We’re going to be over-using phrases such as carrying capacities, predation factors and, of course, the big four: hatcheries, harvest, habitat and hydro, as defined by the Bush Administration already a decade ago. After billions of dollars in studies and countless measures to restore the species, we likely have enough science to tell us where the greatest bang for our buck is. It’s likely to take a strong facilitator and a very understanding and flexible stakeholder group to move the needle on this issue. Most feel the federal fisheries agencies themselves have been stymied by politics itself that’s keeping recovery from moving in a productive direction these days.

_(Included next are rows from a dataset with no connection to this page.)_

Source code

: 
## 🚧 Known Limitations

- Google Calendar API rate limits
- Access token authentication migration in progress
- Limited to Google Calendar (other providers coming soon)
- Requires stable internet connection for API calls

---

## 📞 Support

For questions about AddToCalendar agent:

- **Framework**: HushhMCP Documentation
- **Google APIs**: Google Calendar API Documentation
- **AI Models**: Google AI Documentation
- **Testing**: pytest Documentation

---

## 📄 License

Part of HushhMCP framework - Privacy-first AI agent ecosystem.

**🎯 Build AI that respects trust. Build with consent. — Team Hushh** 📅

From the forest to the sea, we’ve all had a collective impact on the current state of affairs for the five species of Pacific salmon. What makes recovery even more challenging is that it’s a regional issue instead of a national one. Just like any piece of legislation or federal initiative, it’ll take more than a few motivated Congress folk to prioritize the issue of salmon recovery in the western states.
I think most Americans would agree that we’ve dramatically changed the land and waterscape in and around our nation, to the point where if we don’t take a serious look at how we do business, we won’t be in business much longer. Much is on tap in the lame duck: predation, reauthorization of Magnuson-Stevens and a fourth ruling on the Biological Opinion just to start. And if we don’t learn how to have a productive conversation amongst stakeholders, we’re going to be looking for reactionary measures to the serious problems that lie ahead, instead of reaping the benefits of sound natural resource policy.